Buying Land Around Here


I spend way too much time looking at maps like these, plat maps of my neighborhood. Looking at plat maps gives me the feeling I’m playing Monopoly, and in Monopoly, of course, I buy all the properties. This morning I went to a State of Michigan auction for tax foreclosed properties. I bid on two adjacent properties and acquired ownership of one. The property I got is a third of an acre, and it butts up against the Lustron property we own. It was once a horse pasture so it is nicely fenced; my niece Kellee, who lives in the Lustron, thought she might like to have goats and honey bees there.

Two complications of note: One person on the other side of the room bid against me at the auction, on both properties, and afterwards I tracked the gal down and took a closer look, and, turned out, it was my brother Tom’s first wife, Chrissy. Shoot, I said, we could have made a deal beforehand if we’d talked. She could have let my purchase of the first parcel go uncontested, saving me $1100 and I could have not contested the second one and saved her $750. Turns out Chrissy’s mother lives on the north side of the old horse pasture (the Lustron is on the south.)
Also, as a side note, Chrissy now races a school bus at Galesburg Speedway; she won her last race and became the first woman to ever win the school bus race there. Her yellow bus is parked on the property she just purchased, and on the side is painted, “Save your drama for your mama.”

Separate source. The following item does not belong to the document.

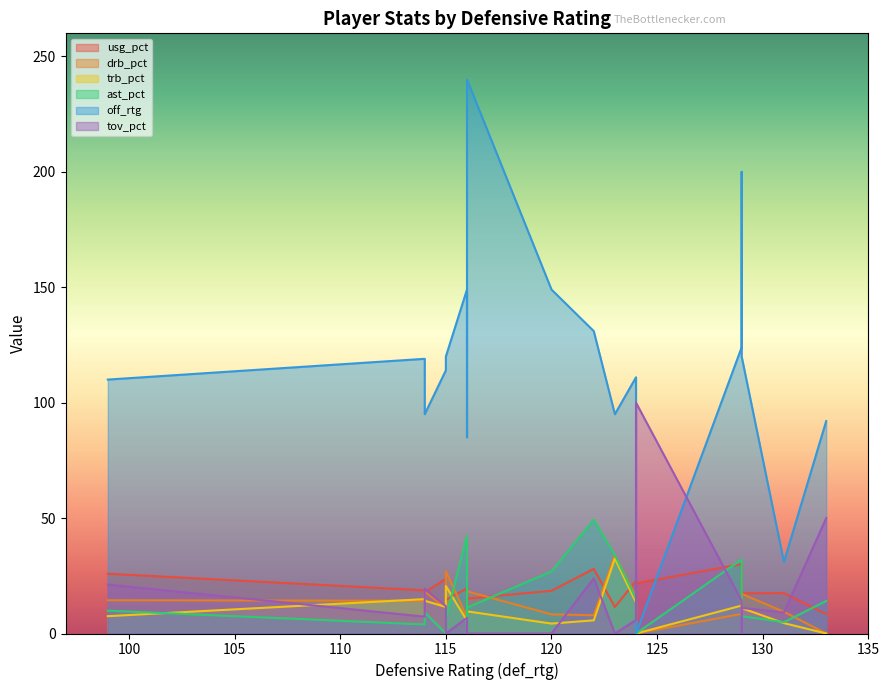

Between 114 and 120, which series saw the biggest shift?

off_rtg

The other complication is the garage. There is a garage on the property, a good sized one, that seems as though it should go with the house in front of it—I mean, the driveway leads to the garage, which we now own. When Chris told the house owner (Tim) that we’d bought the property that included the garage, he seemed angry, said he’d wanted to buy it. Probably he didn’t know about the auction. Seems like we ought to sell him the portion of land under the garage, but attached to the garage is the horse barn, which Kellee wants to use for goats. And neither Kellee nor Chris are feeling bad for the guy with no garage; they say it’s ours, we bought it. And yet, we’ve all got to live in the neighborhood.